Robert Klein, Emeritus Extension Professor: Most fields are in excellent condition with good soil water and good yield potential and expected to start heading within the week. Before this week’s rains, some winter wheat was showing signs of stress from lack of soil water. Apparently, the crop had not rooted down deep enough, but ample rains this past week have eliminated the stress. Growth stage is as much as two weeks behind normal, which protected it from freeze injury, but will mean it's likely to be subject to higher temperatures during the filling period. This shortens the filling period and reduces yields. Any daily temperature over 85°F can reduce wheat yields.
For most of Nebraska the coldest overnight temperatures this month were May 2 and 3. Low temperatures also occurred on May 10 and 11 and at Wallace (25°F) and Bushnell (26°F) on May 22. The winter wheat in southwest Nebraska on May 2 and 3 was in the joint stage and could have been damaged by temperatures of 24°F and lower. Plants subjected to two hours at that temperature likely will be injured. (For additional information, see Assessing Freeze Injury to Winter Wheat.)
The region did have temperatures cold enough for long enough to cause freeze injury, but the microclimate kept the temperatures above those levels.
Disease levels are very low. Some fields have been sprayed with a fungicide to protect the flag leaf. Continue scouting the fields to evaluate if a fungicide application is warranted.
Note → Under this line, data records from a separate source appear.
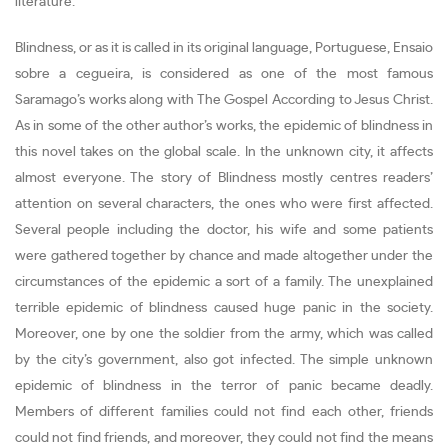
literature.
Blindness, or as it is called in its original language, Portuguese, Ensaio
sobre a cegueira, is considered as one of the most famous
Saramago’s works along with The Gospel According to Jesus Christ.
As in some of the other author’s works, the epidemic of blindness in
this novel takes on the global scale. In the unknown city, it affects
almost everyone. The story of Blindness mostly centres readers’
attention on several characters, the ones who were first affected.
Several people including the doctor, his wife and some patients
were gathered together by chance and made altogether under the
circumstances of the epidemic a sort of a family. The unexplained
terrible epidemic of blindness caused huge panic in the society.
Moreover, one by one the soldier from the army, which was called
by the city’s government, also got infected. The simple unknown
epidemic of blindness in the terror of panic became deadly.
Members of different families could not find each other, friends
could not find friends, and moreover, they could not find the means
South Central and Southeast
Michael Sindelar, Extension Educator in Nuckolls and Clay Counties: Wheat ranges from beginning flowering in early planted wheat to pre-flag leaf in late planted wheat. In Clay County, minor damage due to powdery mildew has been observed. Bird cherry aphids (Rhopalosiphum padi) have been found in Nuckolls County. (See NebGuide G1284, Cereal Aphids for more information.) The stands across the counties range from good to fair. Due to the wet spring and frequent rains, this area is at risk for developing wheat head scab and leaf rust. Additionally, signs of leaf rust have been found in Nuckolls county. With the risk of leaf rust and head scab, fungicide applications in wheat may be needed to safeguard yields. However, at the current price of wheat, a fungicide treatment for non-contracted wheat may not be profitable.
Nathan Mueller, Extension Educator serving Dodge and Washington Counties: Winter wheat is in mostly good condition with a full soil moisture profile going into heading. As of May 22, growth stages ranged from Feekes 7 to Feekes 10 due to variation in planting dates and variety selection. Weed pressure was light in fields this year, with only about 75% of the acres being sprayed using either Huskie or Affinity Broadspec with 2,4-D. Disease pressure is currently very low, but there will be a higher risk of Fusarium head blight given the wet conditions and forecast. The UNL variety trial in Washington County looks great and you can clearly see the expression of the different varieties now (Figure 2).
Megan Taylor, Extension Educator serving Platte, Boone and Nance Counties: Wheat in this area is in the booting stage to heading stages. The biggest concerns have been the freezing stress that occurred two weeks ago. Many wheat fields in my area are grown on particularly challenging terrain, in those low areas is where most of the damage is. Even the heads that hadn’t emerged from the leaf sheath were still at risk. There are some c-shaped wheat heads that have emerged due to the freezing stress. There is also leaf bleaching on the flag leaf. Wheat fields affected by the flooding are still progressing and many will be used for forage sources or as a means to hold loose sediment deposited. There have been no signs of insect or disease pressure within my area in wheat, so far. Producers leaving the wheat for grain are keeping their eyes peeled for possible fusarium symptoms. This may become difficult to differentiate between freeze and disease.